Among TerraPower's investors and development partners are Bechtel, GE Hitachi, PacifiCorp and Berkshire Hathaway.

The Natrium demonstration plant will include three separate project parts: a sodium test and fill facility, a fuel fabrication facility and the reactor itself. It is "an advanced nuclear reactor" that will use a sodium-based technology to cool the reactor instead of water.

"Our innovative Natrium technology will provide dispatchable carbon-free energy, gigawatt-scale energy storage and long-term jobs to the Lincoln County community," according to TerraPower's CEO.

Approximately 1,600 workers will be needed or hired for construction at the project's peak with it to span the next five years through 2030.

TerraPower, headquartered in Bellevue, Wash., applied for a rector construction permit to the U.S. Nuclear Regulatory Commission in April. Last month the NRC confirmed receipt of TerraPower's application which was the formal start of the federal licensing process.

It marks the first advanced nuclear reactor project to move from design into construction. And once the plant is operational, TerraPower estimates 250 people will be needed to support day-to-day activities, including security.

The Energy Department has a seven-year, $2 billion agreement to fund the project while TerraPower is matching the federal investment dollar-for-dollar for an estimated $4 billion.

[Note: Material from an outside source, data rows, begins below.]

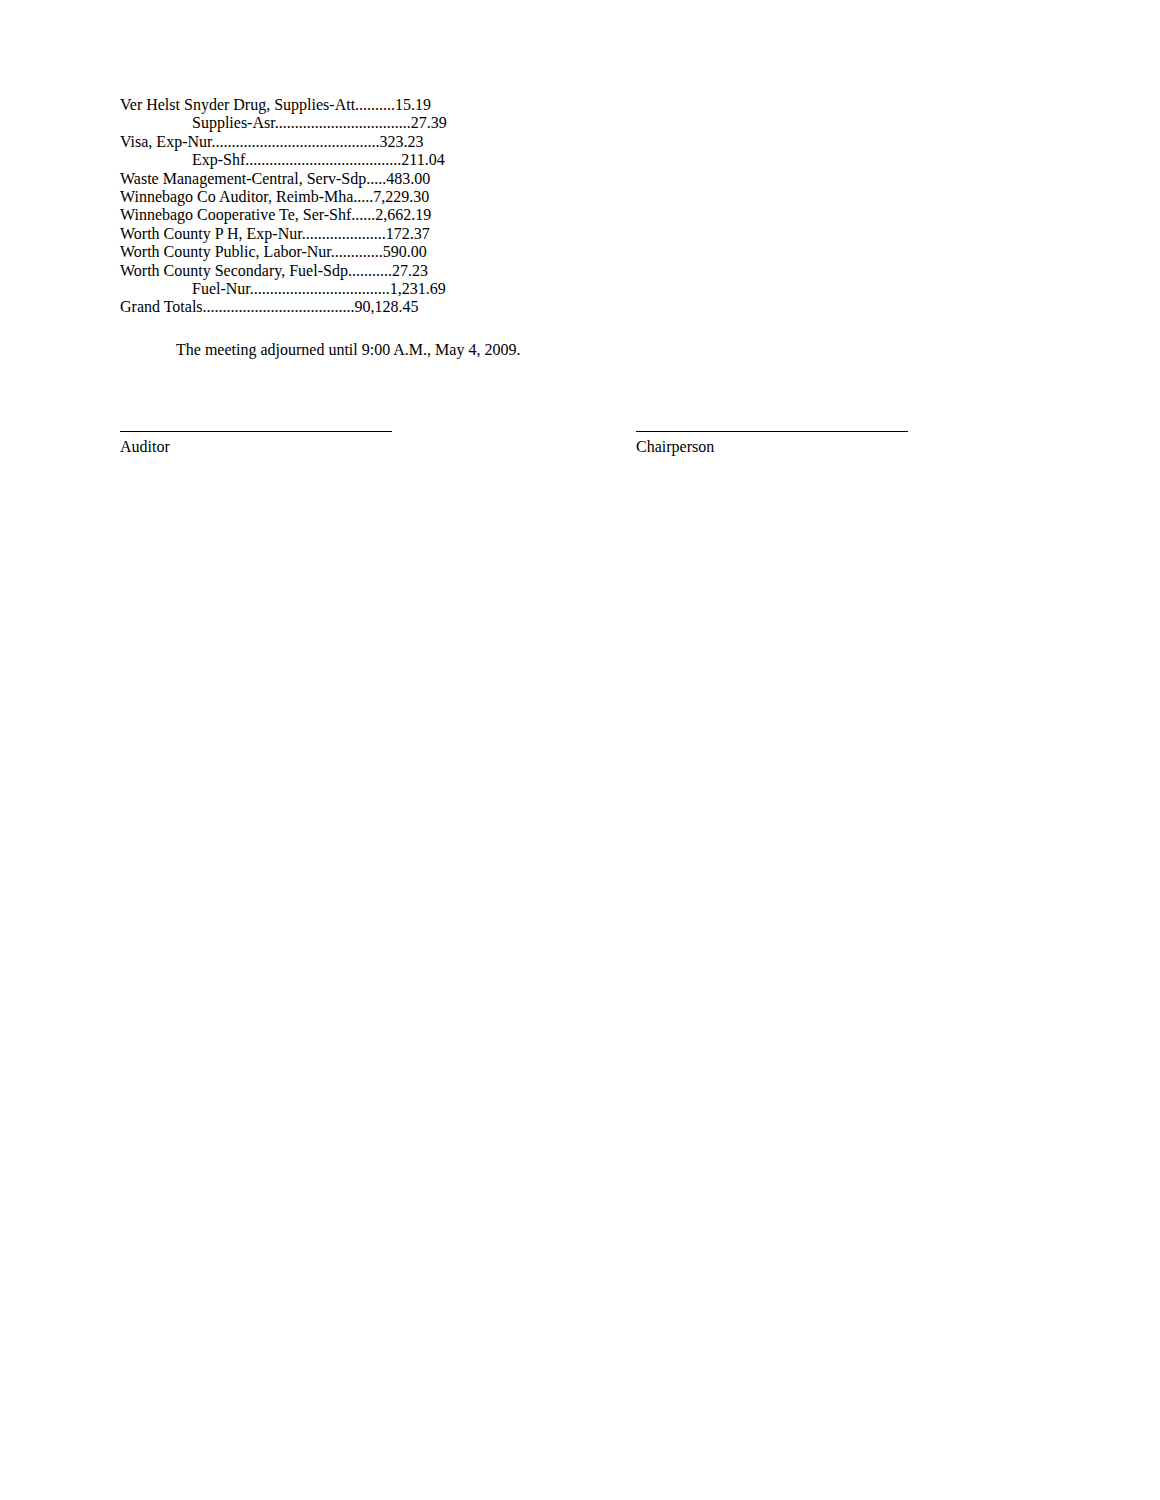Ver Helst Snyder Drug, Supplies-Att..........15.19
Supplies-Asr..................................27.39
Visa, Exp-Nur..........................................323.23
Exp-Shf.......................................211.04
Waste Management-Central, Serv-Sdp.....483.00
Winnebago Co Auditor, Reimb-Mha.....7,229.30
Winnebago Cooperative Te, Ser-Shf......2,662.19
Worth County P H, Exp-Nur.....................172.37
Worth County Public, Labor-Nur.............590.00
Worth County Secondary, Fuel-Sdp...........27.23
Fuel-Nur...................................1,231.69
Grand Totals......................................90,128.45
The meeting adjourned until 9:00 A.M., May 4, 2009.
| Auditor | Chairperson |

The Natrium demonstrator is co-funded by the DOE under its Advanced Reactor Demonstration Program program.

This comes amid efforts by the Biden administration to modernize the country's power grid and the "unprecedented" 21-state initiative to do so.

Levesque said that TerraPower hopes to start nuclear-related works in 2026 subject to getting a permit from the NRC with the plant expected to be completed by or before 2030.

Gates, who said Kemmerer will be "the bedrock of America's energy future," wrote that "everything we do runs on electricity," as he added that "we need more abundant clean energy, not less."

"If we're going to solve climate change," Gates said, "it's going to take courage, commitment and partnership between the federal government and private industry," a point he said that Energy Secretary Jennifer Granholm "has made repeatedly."